(Instruction): Please print each of the entries below word for word, leaving out the pictures.

(Dataset extract):

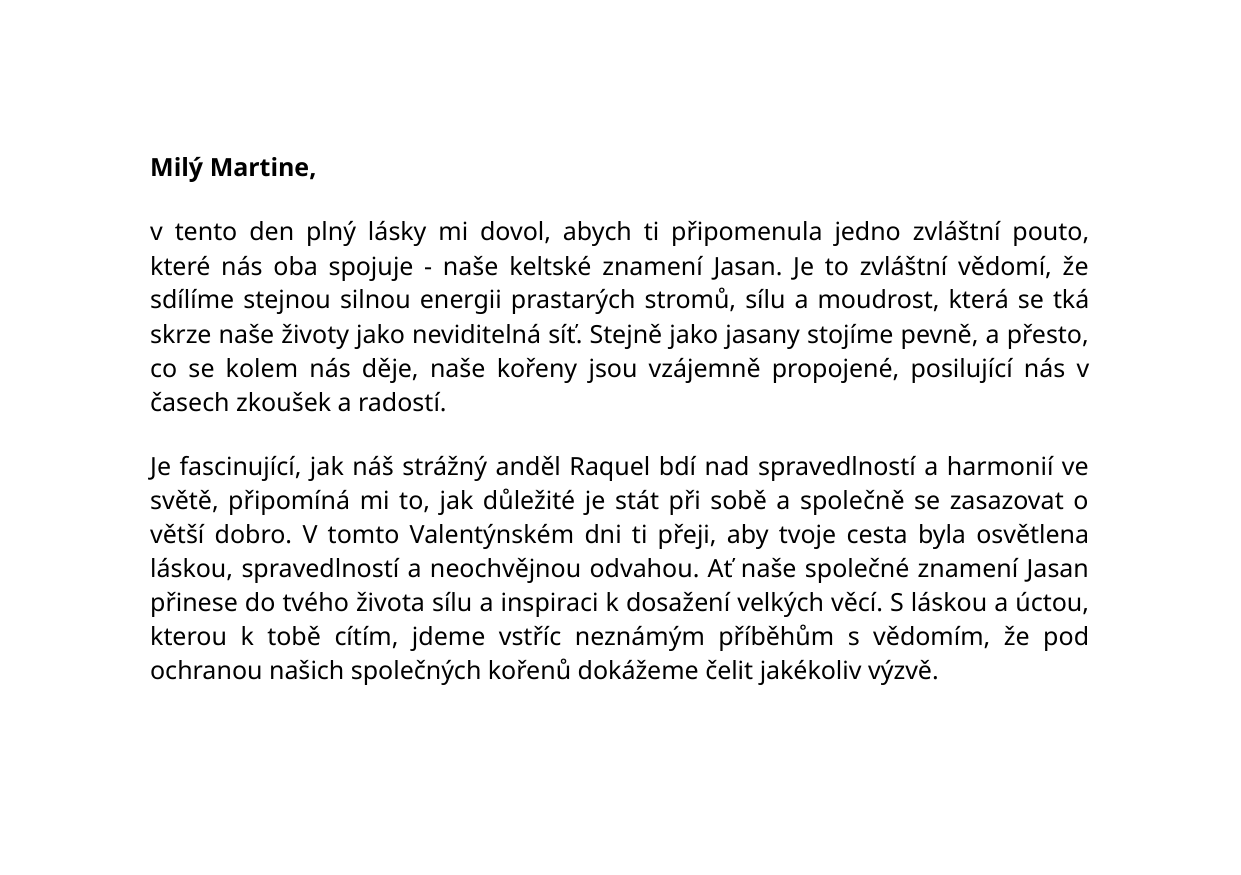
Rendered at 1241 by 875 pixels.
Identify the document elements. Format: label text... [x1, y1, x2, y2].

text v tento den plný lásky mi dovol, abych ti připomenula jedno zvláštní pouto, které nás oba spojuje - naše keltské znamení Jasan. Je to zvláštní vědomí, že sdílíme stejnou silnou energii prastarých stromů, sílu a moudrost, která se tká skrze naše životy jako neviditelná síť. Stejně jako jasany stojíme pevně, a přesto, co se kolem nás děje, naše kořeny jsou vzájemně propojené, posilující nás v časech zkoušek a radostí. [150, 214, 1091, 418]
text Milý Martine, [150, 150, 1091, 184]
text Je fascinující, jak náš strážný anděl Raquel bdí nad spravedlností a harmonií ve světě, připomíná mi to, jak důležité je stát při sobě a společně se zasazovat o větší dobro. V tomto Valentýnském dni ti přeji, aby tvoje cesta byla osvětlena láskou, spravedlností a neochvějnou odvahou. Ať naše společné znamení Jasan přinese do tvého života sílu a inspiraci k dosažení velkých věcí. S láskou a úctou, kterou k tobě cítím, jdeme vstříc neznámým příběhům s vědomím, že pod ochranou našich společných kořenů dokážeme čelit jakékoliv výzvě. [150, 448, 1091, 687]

(Task response):
Rendered at 1241 by 875 pixels.
Identify the document elements. Format: label text... [x1, y1, x2, y2].

text v tento den plný lásky mi dovol, abych ti připomenula jedno zvláštní pouto, které nás oba spojuje - naše keltské znamení Jasan. Je to zvláštní vědomí, že sdílíme stejnou silnou energii prastarých stromů, sílu a moudrost, která se tká skrze naše životy jako neviditelná síť. Stejně jako jasany stojíme pevně, a přesto, co se kolem nás děje, naše kořeny jsou vzájemně propojené, posilující nás v časech zkoušek a radostí. [150, 214, 1091, 418]
text Milý Martine, [150, 150, 1091, 184]
text Je fascinující, jak náš strážný anděl Raquel bdí nad spravedlností a harmonií ve světě, připomíná mi to, jak důležité je stát při sobě a společně se zasazovat o větší dobro. V tomto Valentýnském dni ti přeji, aby tvoje cesta byla osvětlena láskou, spravedlností a neochvějnou odvahou. Ať naše společné znamení Jasan přinese do tvého života sílu a inspiraci k dosažení velkých věcí. S láskou a úctou, kterou k tobě cítím, jdeme vstříc neznámým příběhům s vědomím, že pod ochranou našich společných kořenů dokážeme čelit jakékoliv výzvě. [150, 448, 1091, 687]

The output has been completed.